Maternal diabetes and high-fat feeding during pregnancy have been linked to later life outcomes in offspring. To investigate the effects of both maternal and paternal hyperglycemia on offspring phenotypes, we utilized an autosomal dominant mouse model of diabetes (hypoinsulinemic hyperglycemia in Akita mice). We determined metabolic and skeletal phenotypes in wildtype offspring of Akita mothers and fathers.

Both maternal and paternal diabetes resulted in phenotypic changes in wildtype offspring. Phenotypic changes were more pronounced in male offspring than in female offspring. Maternal hyperglycemia resulted in metabolic and skeletal phenotypes in male wildtype offspring. Decreased bodyweight and impaired glucose tolerance were observed as were reduced whole body bone mineral density and reduced trabecular bone mass.

Phenotypic changes in offspring of diabetic fathers differed in effect size from changes in offspring of diabetic mothers. Male wildtype offspring developed a milder metabolic phenotype, but a more severe skeletal phenotype. Female wildtype offspring of diabetic fathers were least affected.

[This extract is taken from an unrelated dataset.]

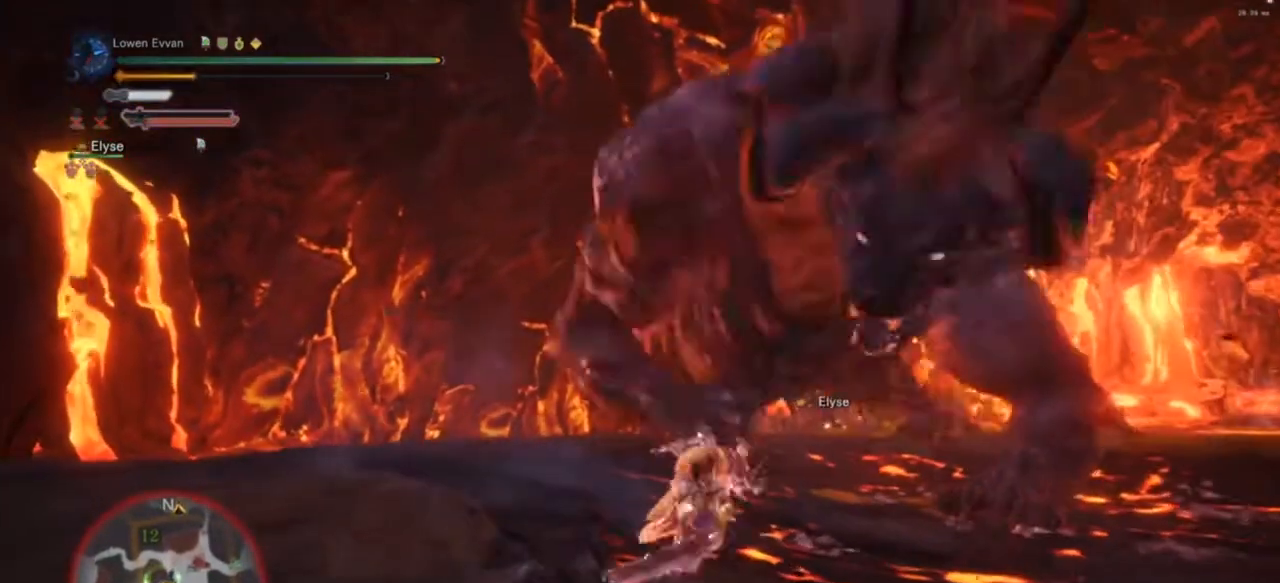
{"buttons": [], "left_stick": "down", "right_stick": "center", "events": [[100, "R2", "down"], [233, "R2", "up"]]}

Both maternal and paternal diabetes led to the development of metabolic and skeletal changes in wildtype offspring, with a greater effect of maternal diabetes on metabolic parameters and of paternal diabetes on skeletal development. The observed changes are unlikely to derive from Mendelian inheritance, since the investigated offspring did not inherit the Akita mutation. While fetal programming may explain the phenotypic changes in offspring exposed to maternal diabetes in-utero, the mechanism underlying the effect of paternal diabetes on wildtype offspring is unclear.